*Extracted information*.

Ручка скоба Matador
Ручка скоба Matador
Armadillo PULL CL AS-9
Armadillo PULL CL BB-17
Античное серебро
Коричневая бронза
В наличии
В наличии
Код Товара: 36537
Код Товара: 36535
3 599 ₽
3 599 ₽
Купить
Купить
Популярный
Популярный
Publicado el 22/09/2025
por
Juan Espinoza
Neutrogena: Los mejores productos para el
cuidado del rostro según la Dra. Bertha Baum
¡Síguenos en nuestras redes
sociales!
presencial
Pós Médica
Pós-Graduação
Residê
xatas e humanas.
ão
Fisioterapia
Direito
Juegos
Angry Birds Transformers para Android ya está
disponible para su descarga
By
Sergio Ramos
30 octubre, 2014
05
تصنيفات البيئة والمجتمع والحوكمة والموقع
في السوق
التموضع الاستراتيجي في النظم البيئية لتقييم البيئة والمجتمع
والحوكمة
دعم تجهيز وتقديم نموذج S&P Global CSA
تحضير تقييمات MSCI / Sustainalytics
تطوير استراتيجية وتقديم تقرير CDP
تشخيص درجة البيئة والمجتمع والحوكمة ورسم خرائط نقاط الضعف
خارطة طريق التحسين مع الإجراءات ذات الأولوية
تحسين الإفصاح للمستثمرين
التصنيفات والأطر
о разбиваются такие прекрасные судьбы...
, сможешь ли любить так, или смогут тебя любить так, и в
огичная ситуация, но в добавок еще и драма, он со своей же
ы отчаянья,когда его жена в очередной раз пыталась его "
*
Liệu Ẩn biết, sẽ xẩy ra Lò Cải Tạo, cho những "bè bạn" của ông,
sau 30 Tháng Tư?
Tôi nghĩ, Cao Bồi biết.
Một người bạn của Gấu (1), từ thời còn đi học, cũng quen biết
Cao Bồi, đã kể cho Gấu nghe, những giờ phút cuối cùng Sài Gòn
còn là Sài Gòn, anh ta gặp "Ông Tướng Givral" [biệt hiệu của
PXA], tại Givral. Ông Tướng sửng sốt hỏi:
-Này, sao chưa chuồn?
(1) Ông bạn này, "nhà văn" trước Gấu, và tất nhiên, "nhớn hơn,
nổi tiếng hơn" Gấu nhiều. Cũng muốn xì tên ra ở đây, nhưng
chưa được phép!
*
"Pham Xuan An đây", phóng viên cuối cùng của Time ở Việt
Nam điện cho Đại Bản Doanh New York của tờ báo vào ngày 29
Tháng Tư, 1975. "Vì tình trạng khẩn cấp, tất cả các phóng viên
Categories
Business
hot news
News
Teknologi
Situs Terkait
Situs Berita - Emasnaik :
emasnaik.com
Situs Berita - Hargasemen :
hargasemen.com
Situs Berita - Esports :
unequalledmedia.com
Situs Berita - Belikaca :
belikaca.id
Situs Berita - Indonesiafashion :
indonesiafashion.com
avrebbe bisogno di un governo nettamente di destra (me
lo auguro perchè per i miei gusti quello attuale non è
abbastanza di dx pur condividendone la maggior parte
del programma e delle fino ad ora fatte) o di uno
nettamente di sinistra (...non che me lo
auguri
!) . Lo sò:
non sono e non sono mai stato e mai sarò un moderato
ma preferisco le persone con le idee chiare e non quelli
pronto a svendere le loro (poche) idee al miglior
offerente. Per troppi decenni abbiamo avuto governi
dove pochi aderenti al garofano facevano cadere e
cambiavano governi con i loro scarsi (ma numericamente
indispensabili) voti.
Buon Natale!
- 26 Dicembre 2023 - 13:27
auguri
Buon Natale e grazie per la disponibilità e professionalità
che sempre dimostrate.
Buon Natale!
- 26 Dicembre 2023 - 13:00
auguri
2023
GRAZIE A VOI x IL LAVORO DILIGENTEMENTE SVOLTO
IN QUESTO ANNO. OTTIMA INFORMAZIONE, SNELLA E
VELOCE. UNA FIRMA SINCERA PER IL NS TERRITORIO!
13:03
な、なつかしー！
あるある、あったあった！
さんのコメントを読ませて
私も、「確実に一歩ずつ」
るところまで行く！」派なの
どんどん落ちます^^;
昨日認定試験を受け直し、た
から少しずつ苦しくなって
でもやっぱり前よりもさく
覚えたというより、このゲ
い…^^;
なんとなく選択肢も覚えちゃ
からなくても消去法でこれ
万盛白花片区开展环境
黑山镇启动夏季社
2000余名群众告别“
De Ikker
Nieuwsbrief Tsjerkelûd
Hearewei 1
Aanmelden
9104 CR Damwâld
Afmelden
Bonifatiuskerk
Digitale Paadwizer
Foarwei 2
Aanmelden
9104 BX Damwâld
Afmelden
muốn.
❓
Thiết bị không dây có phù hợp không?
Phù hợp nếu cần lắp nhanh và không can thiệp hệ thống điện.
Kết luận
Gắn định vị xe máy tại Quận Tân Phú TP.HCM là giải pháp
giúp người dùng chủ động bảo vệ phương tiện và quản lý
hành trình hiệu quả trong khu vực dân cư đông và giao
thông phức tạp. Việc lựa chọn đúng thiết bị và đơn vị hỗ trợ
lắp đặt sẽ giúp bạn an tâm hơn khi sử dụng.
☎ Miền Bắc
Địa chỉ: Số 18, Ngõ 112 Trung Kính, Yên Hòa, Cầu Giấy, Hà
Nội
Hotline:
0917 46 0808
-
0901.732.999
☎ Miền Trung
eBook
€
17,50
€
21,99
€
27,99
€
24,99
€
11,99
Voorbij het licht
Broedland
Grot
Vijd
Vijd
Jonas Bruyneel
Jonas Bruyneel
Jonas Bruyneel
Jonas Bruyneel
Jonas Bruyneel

*Job item*. Where the string "Armadillo" occurs in the data, return the whole line.

*Answer area*.
Armadillo PULL CL AS-9
Armadillo PULL CL BB-17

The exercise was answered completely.